Cumhurbaşkanı Erdoğan, Harran Okulu’ndan Nizamiye Medreselerine, oradan Fatih dönemi Medreselerine, Darülfünuna ve nihayet bugünkü üniversitelerimize ulaşan yükseköğretim birikiminin kıymetinin çok iyi bilinmesi gerektiğine vurgu yaparak, “Kendi dönemlerinin ilim atlasının yıldızları olan Harezmi’yi, Ali Kuşçu’yu, Biruni’yi, Akşemseddin’i, El Cabir’i, İbni Sina’yı, Mimar Sinan’ı, İbni Rüşd’ü, Hayyam’ı, Katip Çelebi’yi, Piri Reis’i, Uluğ Bey’i ve daha nice değerlerimizi yalnız bırakmamalıyız. Üniversitelerdeki hocalarımızı, darbecilerle, yasakçılarla, millî irade karşıtlarıyla değil, işte bu değerlerimizle birlikte anmak, onların izinde gidiyor görmek istiyoruz. İnşallah, önümüzdeki kalite odaklı yeni dönemde, üniversitelerimizin, hocalarımızın, fen bilimlerinde, sosyal bilimlerde; tüm alanlarda, bilimsel başarılarıyla bizlerin iftihar kaynağı olacağına inanıyorum. Bu doğrultuda yürütülen tüm çalışmalarda Yükseköğretim Kurumumuzun da, tek tek üniversitelerimizin de, hocalarımızın da yanında yer alacağımı özellikle ifade ediyorum” dedi.

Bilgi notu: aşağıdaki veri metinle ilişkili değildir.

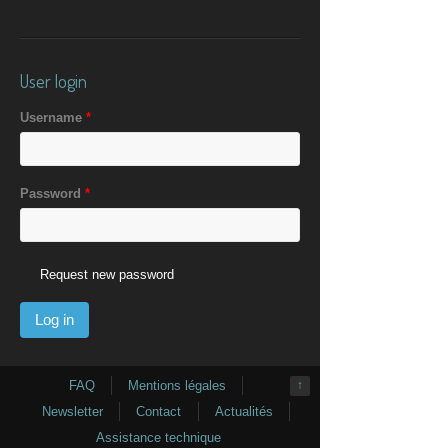
User login
Username
*
Password
*
Request new password
FAQ
Mentions légales
↑
Newsletter
Contact
Actualités
Assistance technique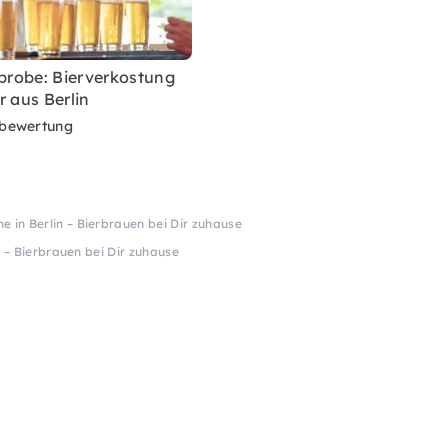
rprobe: Bierverkostung
r aus Berlin
bewertung
in Berlin – Bierbrauen bei Dir zuhause
– Bierbrauen bei Dir zuhause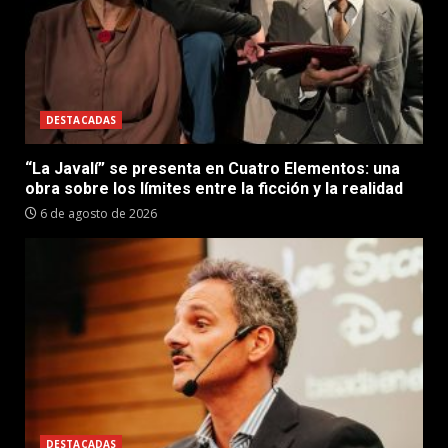
DESTACADAS
“La Javalí” se presenta en Cuatro Elementos: una
obra sobre los límites entre la ficción y la realidad
6 de agosto de 2026
DESTACADAS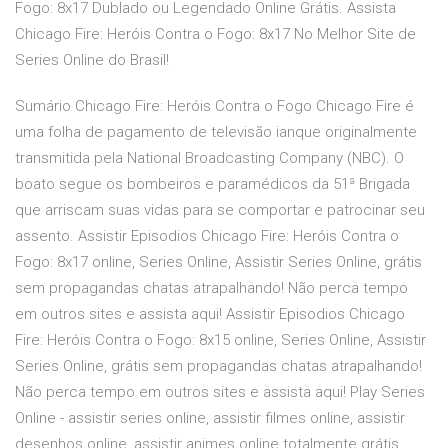
Fogo: 8x17 Dublado ou Legendado Online Grátis. Assista
Chicago Fire: Heróis Contra o Fogo: 8x17 No Melhor Site de
Series Online do Brasil!
Sumário Chicago Fire: Heróis Contra o Fogo Chicago Fire é
uma folha de pagamento de televisão ianque originalmente
transmitida pela National Broadcasting Company (NBC). O
boato segue os bombeiros e paramédicos da 51ª Brigada
que arriscam suas vidas para se comportar e patrocinar seu
assento. Assistir Episodios Chicago Fire: Heróis Contra o
Fogo: 8x17 online, Series Online, Assistir Series Online, grátis
sem propagandas chatas atrapalhando! Não perca tempo
em outros sites e assista aqui! Assistir Episodios Chicago
Fire: Heróis Contra o Fogo: 8x15 online, Series Online, Assistir
Series Online, grátis sem propagandas chatas atrapalhando!
Não perca tempo em outros sites e assista aqui! Play Series
Online - assistir series online, assistir filmes online, assistir
desenhos online, assistir animes online totalmente grátis.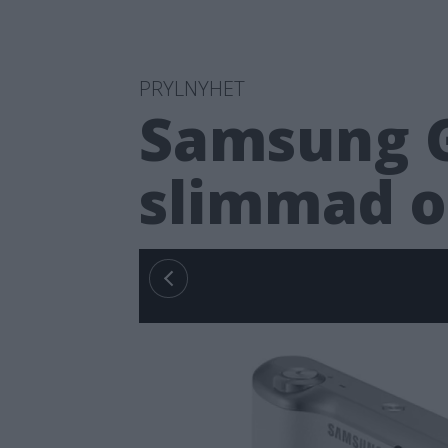
PRYLNYHET
Samsung G
slimmad o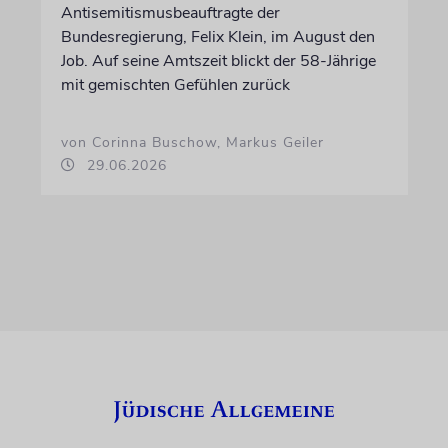
Antisemitismusbeauftragte der
Bundesregierung, Felix Klein, im August den
Job. Auf seine Amtszeit blickt der 58-Jährige
mit gemischten Gefühlen zurück
von Corinna Buschow, Markus Geiler
29.06.2026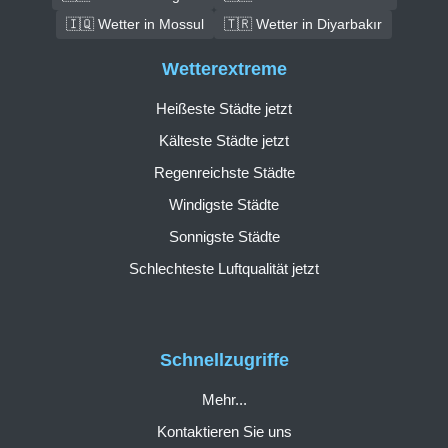
🇮🇶 Wetter in Mossul
🇹🇷 Wetter in Diyarbakır
Wetterextreme
Heißeste Städte jetzt
Kälteste Städte jetzt
Regenreichste Städte
Windigste Städte
Sonnigste Städte
Schlechteste Luftqualität jetzt
Schnellzugriffe
Mehr...
Kontaktieren Sie uns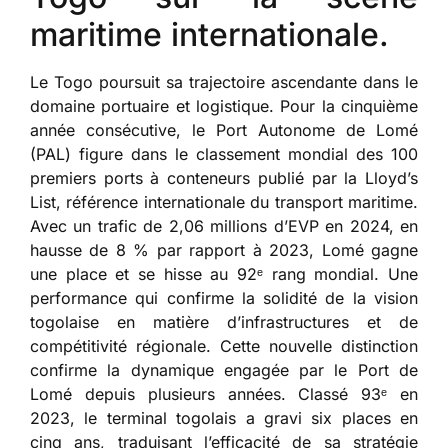
maritime internationale.
Le Togo poursuit sa trajectoire ascendante dans le
domaine portuaire et logistique. Pour la cinquième
année consécutive, le Port Autonome de Lomé
(PAL) figure dans le classement mondial des 100
premiers ports à conteneurs publié par la Lloyd’s
List, référence internationale du transport maritime.
Avec un trafic de 2,06 millions d’EVP en 2024, en
hausse de 8 % par rapport à 2023, Lomé gagne
une place et se hisse au 92ᵉ rang mondial. Une
performance qui confirme la solidité de la vision
togolaise en matière d’infrastructures et de
compétitivité régionale. Cette nouvelle distinction
confirme la dynamique engagée par le Port de
Lomé depuis plusieurs années. Classé 93ᵉ en
2023, le terminal togolais a gravi six places en
cinq ans, traduisant l’efficacité de sa stratégie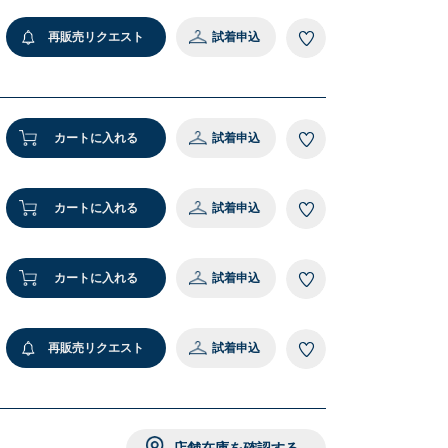
再販売リクエスト
試着申込
カートに入れる
試着申込
カートに入れる
試着申込
カートに入れる
試着申込
再販売リクエスト
試着申込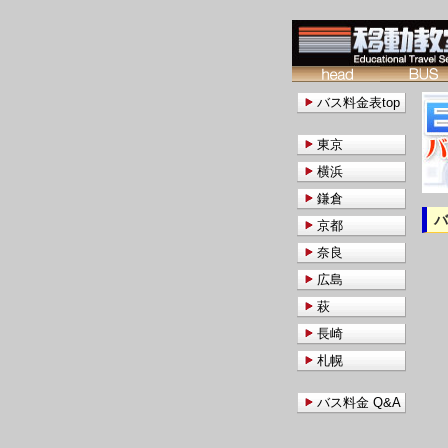
バス料金表top
東京
横浜
鎌倉
京都
奈良
広島
萩
長崎
札幌
バス料金 Q&A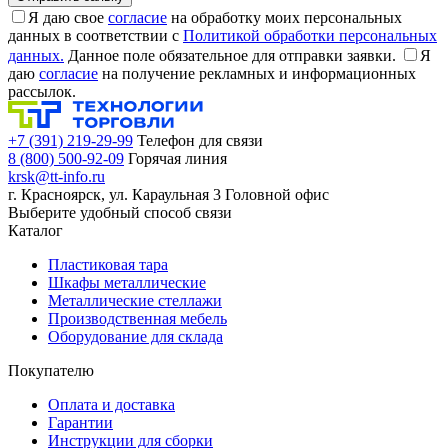
Я даю свое
согласие
на обработку моих персональных
данных в соответствии с
Политикой обработки персональных
данных.
Данное поле обязательное для отправки заявки.
Я
даю
согласие
на получение рекламных и информационных
рассылок.
+7 (391) 219-29-99
Телефон для связи
8 (800) 500-92-09
Горячая линия
krsk@tt-info.ru
г. Красноярск, ул. Караульная 3
Головной офис
Выберите удобный способ связи
Каталог
Пластиковая тара
Шкафы металлические
Металлические стеллажи
Производственная мебель
Оборудование для склада
Покупателю
Оплата и доставка
Гарантии
Инструкции для сборки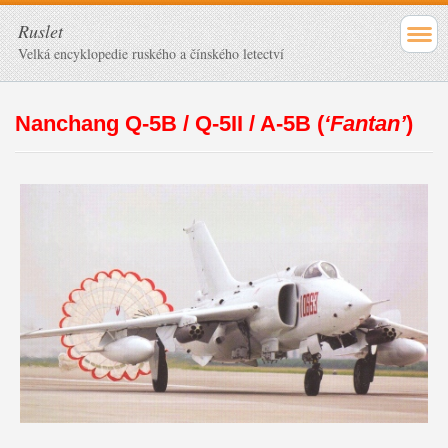
Ruslet
Velká encyklopedie ruského a čínského letectví
Nanchang Q-5B / Q-5II / A-5B (
‘Fantan’
)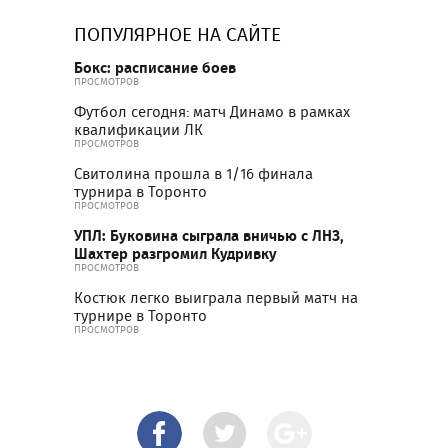
ПОПУЛЯРНОЕ НА САЙТЕ
Бокс: расписание боев
ПРОСМОТРОВ
Футбол сегодня: матч Динамо в рамках
квалификации ЛК
ПРОСМОТРОВ
Свитолина прошла в 1/16 финала
турнира в Торонто
ПРОСМОТРОВ
УПЛ: Буковина сыграла вничью с ЛНЗ,
Шахтер разгромил Кудривку
ПРОСМОТРОВ
Костюк легко выиграла первый матч на
турнире в Торонто
ПРОСМОТРОВ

Her fırsatta üniversitelerin programlarına katılarak, çalışmaları ve sorunları yerinde görmeye çalıştığını anlatan Cumhurbaşkanı Erdoğan, rektörlerimizin pek çoğuyla çeşitli vesilelerle görüşme, meseleleri bizzat kendi ağızlarından dinleme imkânı bulduğunu belirterek sözlerini şöyle tamamladı: “Bu toplantıda derli toplu bir şekilde konuşulacağını, tartışılacağını ve karara bağlanacağını ümit ettiğim hususların hayata geçirilmesi için her türlü desteği vereceğimden şüpheniz olmasın. Bir kez daha toplantımızın hayırlara vesile olmasını diliyorum. Bizleri burada bir araya getiren Sayın YÖK Başkanımıza ve yönetim kurulu üyelerine teşekkür ediyorum.”